A obra mistura poesia, cinema, teatro, e mergulha na estética hip-hop para repensar e denunciar o racismo em um tom dramático quase narrativo, influenciado pela linguagem do spoken word (forma de fala recitativa), próxima ao canto do rap, com ritmo cortante e lirismo com temas periféricos que organiza todo o espetáculo. Os quatro personagens são múltiplas vozes que formam uma voz que ecoa várias, “muitos membros em um só corpo”. Também as variações de ritmo do texto, a recitação e os efeitos da filmagem, localiza os atores numa encenação rimada no âmbito do hip hop, o que já é esperado de Roberta Estrela D’alva, por ser precursora do Poetry Slam (batalha de poesia falada) no Brasil, e por desenvolver o conceito sobre teatro-hip hop e ator-mc, que literalmente une os elementos do teatro e os elementos da cultura Hip Hop.
O palco, a iluminação, a narração e o ritmo se fazem muito presentes em todo o desenvolvimento da história. Trazendo assim muitos elementos do teatro épico, como os elementos cênicos expostos, a canção de músicas, quebra da quarta parede, atores narradores etc.

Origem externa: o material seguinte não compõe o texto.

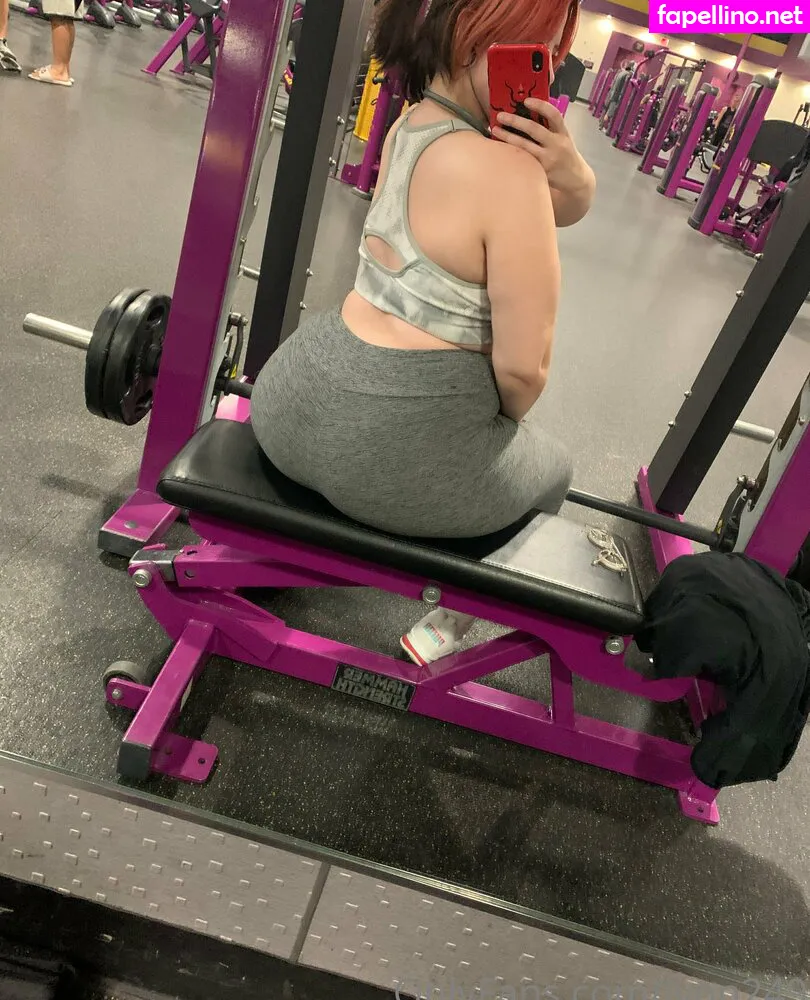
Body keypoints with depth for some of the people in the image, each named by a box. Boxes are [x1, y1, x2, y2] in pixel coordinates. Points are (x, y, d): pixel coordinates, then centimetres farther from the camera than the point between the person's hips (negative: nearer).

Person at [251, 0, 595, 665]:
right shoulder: (506, 170, -20)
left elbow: (569, 208, 11)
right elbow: (523, 368, -16)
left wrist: (568, 168, -11)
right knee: (550, 468, 25)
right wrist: (510, 418, 5)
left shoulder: (413, 124, 7)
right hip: (396, 455, -7)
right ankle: (447, 621, 31)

Elementos esses também presentes no conceito do teatro hip-hop, vertente muito trabalhada por Roberta em sua carreira artística.
Como a obra foi desenvolvida em meio a pandemia, Roberta une a linguagem teatral com a linguagem digital resultando em uma peça-filme adaptada para as telas, que abusa da disponibilidade visual de mídias como filmagens, fotografias, sons, cortes e transições, o que influencia fortemente na experiência tanto do ator, quanto do espectador.
Ao tratarmos do lugar dos atores, que estão longe da energia da plateia, vemos que mesmo assim a obra fica entre ser uma peça e um filme, já que toda a estética da filmagem ainda se dá em um palco, com os contras e os microfones à vista. Diferente da peça ao vivo, onde eles tem que olhar para várias pessoas, em diferentes lugares na plateia, quando os atores olham para uma câmera, a sensação para quem assiste é de estar sendo olhado nos olhos, trazendo uma relação mais individual e intimidadora.
Como telespectadora foi uma experiência mais distanciada, por estar no conforto do meu quarto, sozinha, apenas com os olhos e ouvidos focados, deixando o resto do meu corpo estático, o que diminui o efeito da presença do corpo vivo em um ambiente totalmente diferente da proposta, em contrapartida com os quatro atores, em pé, contando histórias de pessoas que foram retiradas de seus lares e obrigadas a viver em função de uma doutrina branca.
Mesmo assim, torna-se muito válida a experiência da peça-filme pensando em um contexto de pandemia e negacionismo no país, o que também nos faz refletir sobre os privilégios das pessoas brancas e a denúncia do racismo estrutural.